Write out all of the lines below word for word, leaving out the pictures.

———

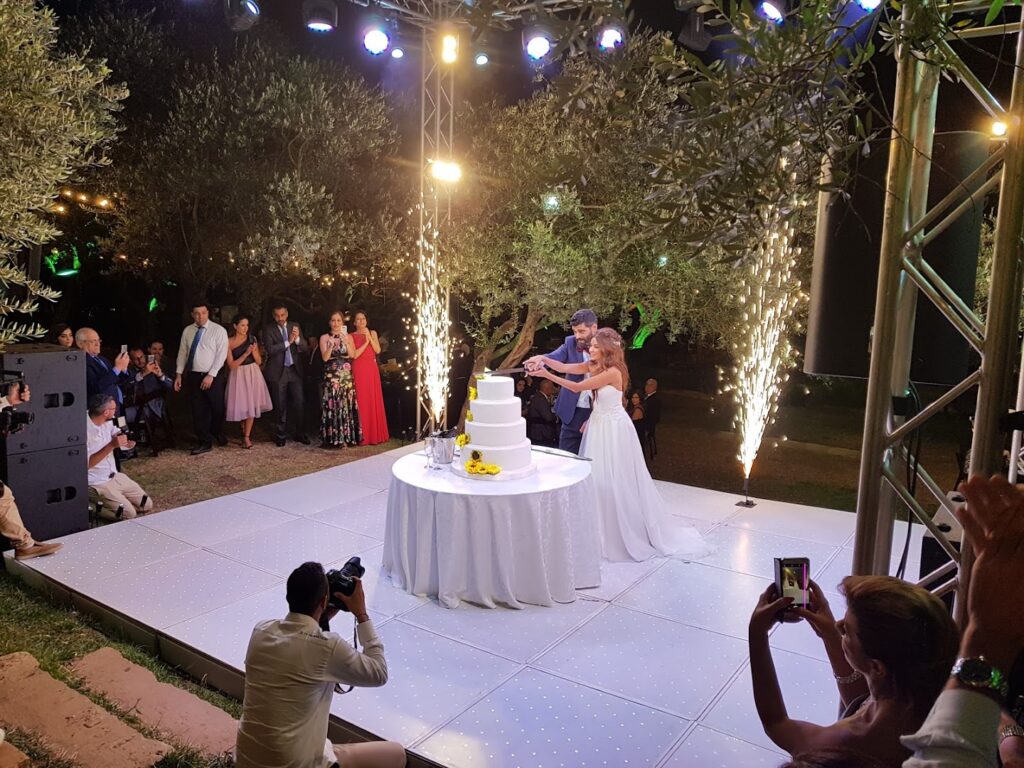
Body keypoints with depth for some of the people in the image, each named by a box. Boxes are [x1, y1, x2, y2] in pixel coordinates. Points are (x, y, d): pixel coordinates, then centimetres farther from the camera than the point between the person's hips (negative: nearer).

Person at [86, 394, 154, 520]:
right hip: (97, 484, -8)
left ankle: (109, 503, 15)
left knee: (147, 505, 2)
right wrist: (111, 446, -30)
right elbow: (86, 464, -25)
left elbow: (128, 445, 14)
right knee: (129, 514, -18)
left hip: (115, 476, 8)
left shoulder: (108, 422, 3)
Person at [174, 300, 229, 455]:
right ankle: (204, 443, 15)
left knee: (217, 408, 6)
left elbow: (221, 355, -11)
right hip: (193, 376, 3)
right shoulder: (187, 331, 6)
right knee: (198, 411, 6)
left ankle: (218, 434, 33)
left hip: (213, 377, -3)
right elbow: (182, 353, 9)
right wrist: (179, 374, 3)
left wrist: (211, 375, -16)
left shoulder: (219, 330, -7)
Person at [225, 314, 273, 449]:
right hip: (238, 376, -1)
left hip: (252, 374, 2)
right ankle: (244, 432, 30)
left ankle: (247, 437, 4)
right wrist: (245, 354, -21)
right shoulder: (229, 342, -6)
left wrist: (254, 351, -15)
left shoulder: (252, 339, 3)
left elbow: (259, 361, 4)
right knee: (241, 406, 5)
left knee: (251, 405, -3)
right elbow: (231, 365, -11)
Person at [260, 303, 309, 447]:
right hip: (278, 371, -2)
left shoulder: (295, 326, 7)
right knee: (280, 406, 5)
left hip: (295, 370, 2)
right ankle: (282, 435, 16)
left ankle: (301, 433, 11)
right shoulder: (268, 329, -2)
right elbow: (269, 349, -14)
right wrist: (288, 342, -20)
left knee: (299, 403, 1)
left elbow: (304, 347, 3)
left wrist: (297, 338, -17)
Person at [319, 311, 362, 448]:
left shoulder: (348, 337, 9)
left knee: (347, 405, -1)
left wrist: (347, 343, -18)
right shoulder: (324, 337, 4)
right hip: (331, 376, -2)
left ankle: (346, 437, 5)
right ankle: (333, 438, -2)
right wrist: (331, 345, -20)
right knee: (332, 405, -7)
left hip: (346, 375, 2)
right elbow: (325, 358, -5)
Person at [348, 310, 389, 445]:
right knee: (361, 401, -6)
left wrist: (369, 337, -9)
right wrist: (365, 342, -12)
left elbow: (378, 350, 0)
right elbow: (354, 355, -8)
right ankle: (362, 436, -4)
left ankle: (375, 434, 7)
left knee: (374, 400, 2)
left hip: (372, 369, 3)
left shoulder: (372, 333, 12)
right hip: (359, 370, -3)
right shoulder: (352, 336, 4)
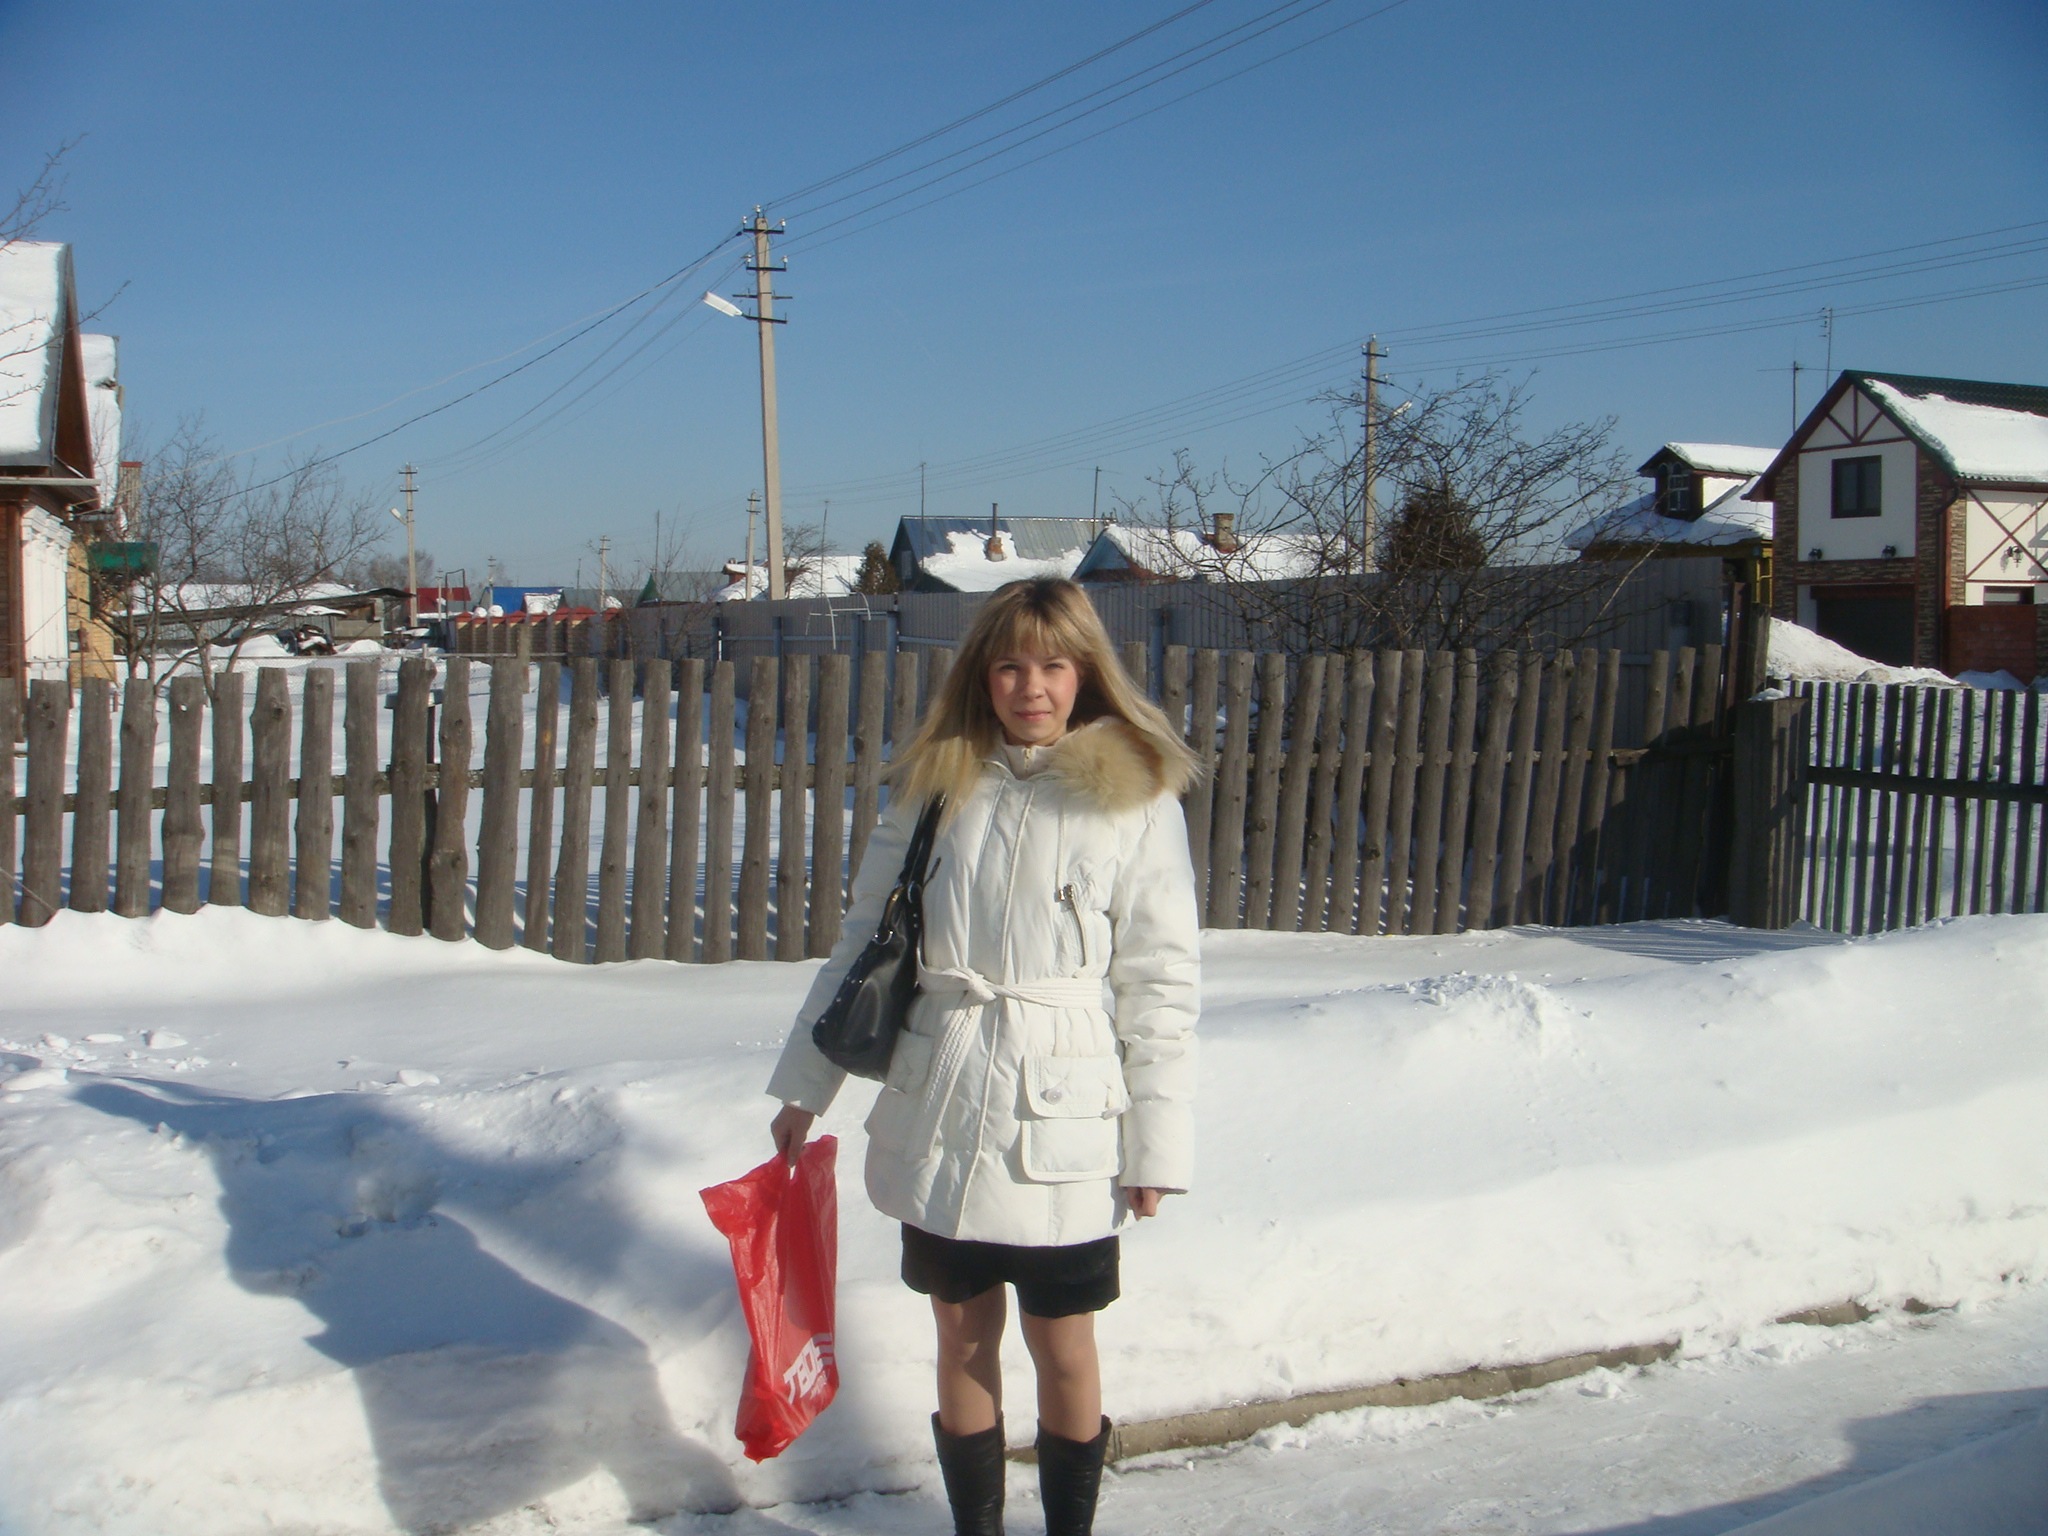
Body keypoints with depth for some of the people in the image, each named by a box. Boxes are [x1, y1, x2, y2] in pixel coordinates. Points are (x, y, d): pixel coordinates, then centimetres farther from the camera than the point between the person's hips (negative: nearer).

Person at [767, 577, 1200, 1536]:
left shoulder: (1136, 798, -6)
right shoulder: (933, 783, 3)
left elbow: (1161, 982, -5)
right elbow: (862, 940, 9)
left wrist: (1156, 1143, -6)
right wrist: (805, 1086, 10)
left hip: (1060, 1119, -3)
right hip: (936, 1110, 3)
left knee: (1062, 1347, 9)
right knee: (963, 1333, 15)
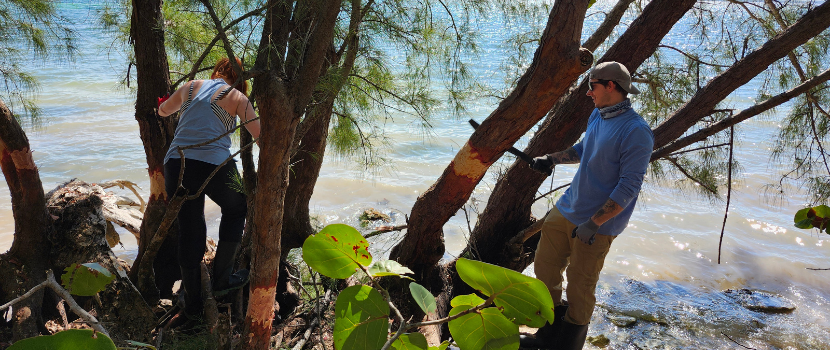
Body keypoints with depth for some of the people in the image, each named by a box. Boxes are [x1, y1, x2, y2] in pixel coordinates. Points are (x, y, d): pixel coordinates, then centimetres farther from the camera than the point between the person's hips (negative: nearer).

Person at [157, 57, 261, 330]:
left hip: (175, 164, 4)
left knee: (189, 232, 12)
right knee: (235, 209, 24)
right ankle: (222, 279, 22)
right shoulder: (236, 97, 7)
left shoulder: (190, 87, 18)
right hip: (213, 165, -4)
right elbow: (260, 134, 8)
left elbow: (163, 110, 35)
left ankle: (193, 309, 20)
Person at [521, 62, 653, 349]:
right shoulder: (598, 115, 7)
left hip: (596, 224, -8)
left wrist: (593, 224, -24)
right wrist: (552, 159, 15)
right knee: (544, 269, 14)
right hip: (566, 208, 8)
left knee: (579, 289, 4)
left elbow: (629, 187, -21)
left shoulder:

———

_PROBLEM SOLUTION_:
Body keypoints with depth for some of the people in the image, each named by a box. Boxes are [x1, y1, x2, y2] in pixel coordinates. Points are (x, y, d): pixel coordinates, then centimetres farther from the camera than the point between the person's hips (negative: nearer).

Person at [86, 394, 154, 520]:
right hip: (97, 484, -8)
left ankle: (109, 503, 15)
left knee: (147, 505, 2)
right wrist: (111, 446, -30)
right elbow: (86, 464, -25)
left elbow: (128, 445, 14)
right knee: (129, 514, -18)
left hip: (115, 476, 8)
left shoulder: (108, 422, 3)
Person at [174, 300, 229, 455]:
right ankle: (204, 443, 15)
left knee: (217, 408, 6)
left elbow: (221, 355, -11)
right hip: (193, 376, 3)
right shoulder: (187, 331, 6)
right knee: (198, 411, 6)
left ankle: (218, 434, 33)
left hip: (213, 377, -3)
right elbow: (182, 353, 9)
right wrist: (179, 374, 3)
left wrist: (211, 375, -16)
left shoulder: (219, 330, -7)
Person at [225, 314, 273, 449]:
right hip: (238, 376, -1)
left hip: (252, 374, 2)
right ankle: (244, 432, 30)
left ankle: (247, 437, 4)
right wrist: (245, 354, -21)
right shoulder: (229, 342, -6)
left wrist: (254, 351, -15)
left shoulder: (252, 339, 3)
left elbow: (259, 361, 4)
right knee: (241, 406, 5)
left knee: (251, 405, -3)
right elbow: (231, 365, -11)
Person at [260, 303, 309, 447]:
right hip: (278, 371, -2)
left shoulder: (295, 326, 7)
right knee: (280, 406, 5)
left hip: (295, 370, 2)
right ankle: (282, 435, 16)
left ankle: (301, 433, 11)
right shoulder: (268, 329, -2)
right elbow: (269, 349, -14)
right wrist: (288, 342, -20)
left knee: (299, 403, 1)
left elbow: (304, 347, 3)
left wrist: (297, 338, -17)
Person at [319, 311, 362, 448]:
left shoulder: (348, 337, 9)
left knee: (347, 405, -1)
left wrist: (347, 343, -18)
right shoulder: (324, 337, 4)
right hip: (331, 376, -2)
left ankle: (346, 437, 5)
right ankle: (333, 438, -2)
right wrist: (331, 345, -20)
right knee: (332, 405, -7)
left hip: (346, 375, 2)
right elbow: (325, 358, -5)
Person at [348, 310, 389, 445]:
right knee: (361, 401, -6)
left wrist: (369, 337, -9)
right wrist: (365, 342, -12)
left elbow: (378, 350, 0)
right elbow: (354, 355, -8)
right ankle: (362, 436, -4)
left ankle: (375, 434, 7)
left knee: (374, 400, 2)
left hip: (372, 369, 3)
left shoulder: (372, 333, 12)
right hip: (359, 370, -3)
right shoulder: (352, 336, 4)
Body keypoints with depth for some of the people in the image, each named by a box. Boxes are [x1, y1, x2, y2] in pixel coordinates. Points are (x, y, d): pixel coordinates, then centimetres farther from the camera than the point between the person's hips (negative: nearer).

Person at [767, 577, 1200, 1536]:
left shoulder: (1136, 798, -6)
right shoulder: (933, 783, 3)
left elbow: (1161, 982, -5)
right elbow: (862, 940, 9)
left wrist: (1156, 1143, -6)
right wrist: (805, 1086, 10)
left hip: (1060, 1119, -3)
right hip: (936, 1110, 3)
left knee: (1062, 1347, 9)
right knee: (963, 1333, 15)
Body keypoints with depth for some of the people in the image, each named by a box. Boxes are [x1, y1, x2, y2] in pixel coordinates. Points are (x, y, d): pixel coordinates, then centimetres farther from the camera than the point between the person's hips (negative: nearer).

Person at [157, 57, 261, 330]:
left hip: (175, 164, 4)
left knee: (189, 232, 12)
right knee: (235, 209, 24)
right ankle: (222, 279, 22)
right shoulder: (236, 97, 7)
left shoulder: (190, 87, 18)
right hip: (213, 165, -4)
right elbow: (260, 134, 8)
left elbow: (163, 110, 35)
left ankle: (193, 309, 20)
Person at [521, 62, 653, 349]:
right shoulder: (598, 115, 7)
left hip: (596, 224, -8)
left wrist: (593, 224, -24)
right wrist: (552, 159, 15)
right knee: (544, 269, 14)
right hip: (566, 208, 8)
left knee: (579, 289, 4)
left elbow: (629, 187, -21)
left shoulder:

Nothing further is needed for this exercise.